Энтони Болл из «Лэя Энтони» стремится к красоте целомудрия — не будучи морально озабоченным ни в ту, ни в другую сторону, но стремясь сохранить свою физическую чистоту ради девушки, чье тело, как он обнаруживает в конце концов, давным-давно было изъедено червями. Опять же, в «Горной крови» нет и намека на морализаторство — ибо мистер Хергесгеймер не более озабочен моральными ценностями, чем Декалог, — когда Гордон Макиммон трудится ради красоты искупления, чтобы умереть сломленным человеком, с его высокой целью, все еще мерцающей на горизонте нетронутой. Три черных Пенни барахтаются в сторону красоты вызывающей плотской страсти, которая через поколения опаляет и оскверняет, и сгорает тщетно со временем, оставляя лишь шлак там, где был стремящийся прекрасный огонь. И через формальные садовые дорожки «Ява Хед» лихорадочно проходят по крайней мере пять человек, которые борются (и раздраженно знают, что их неудача предрешена) за захват того или иного проявления красоты, с последующим телесным разрушением троих из них и духовным увечьем остальных.

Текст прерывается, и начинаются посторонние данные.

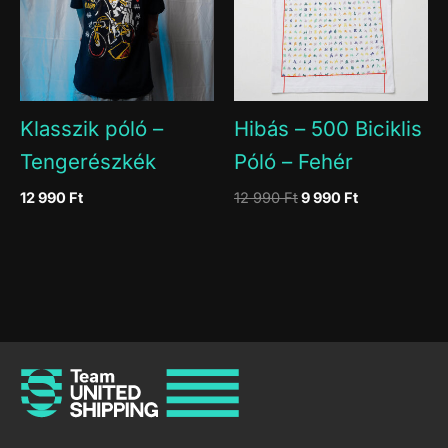
Klasszik póló –
Hibás – 500 Biciklis
Tengerészkék
Póló – Fehér
Original
Current
12 990
Ft
12 990
Ft
9 990
Ft
price
price
was:
is:
12
9
990 Ft.
990 Ft.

То, что человек, по какой бы то ни было причине, находит наиболее красивым, должно стать его развлечением от всех других интересов; это цель, которую человек ищет тщетно, с дискомфортом и опасностью, но которую ищет неизбежно: таков «сюжет» этих четырех романов. Таков также, как мне едва ли нужно говорить, «сюжет» вышеупомянутых четырнадцати лет, в которые не было достигнуто ничего осязаемого, кроме потребления молодости и почтовых расходов...
Да и развязка не отличается ни в одном из этих романов: приходит почтальон с пухлым конвертом, который издалека сигнализирует, что результат многих воодушевленных стремлений не совсем подходит для текущих нужд редактора этого мира; и иногда почтальон — это Старость, но чаще он — Смерть.
§ 65
Теперь пятый из романов Хергесгеймера — «Линда Кондон», которая по собственному признанию представляет историю «старого служения красоте, старого жеста к звездам», — «здесь никогда не быть выигранной, никогда не быть реализованной», — служения, которое «только красота знает и обладает»... Ибо «Линду Кондон» следует ценить меньше как историю жизни женщины, чем как изображение — краткое, резкое и все же жалостливое — святилища, которое, пусть и мимолетно, было освящено.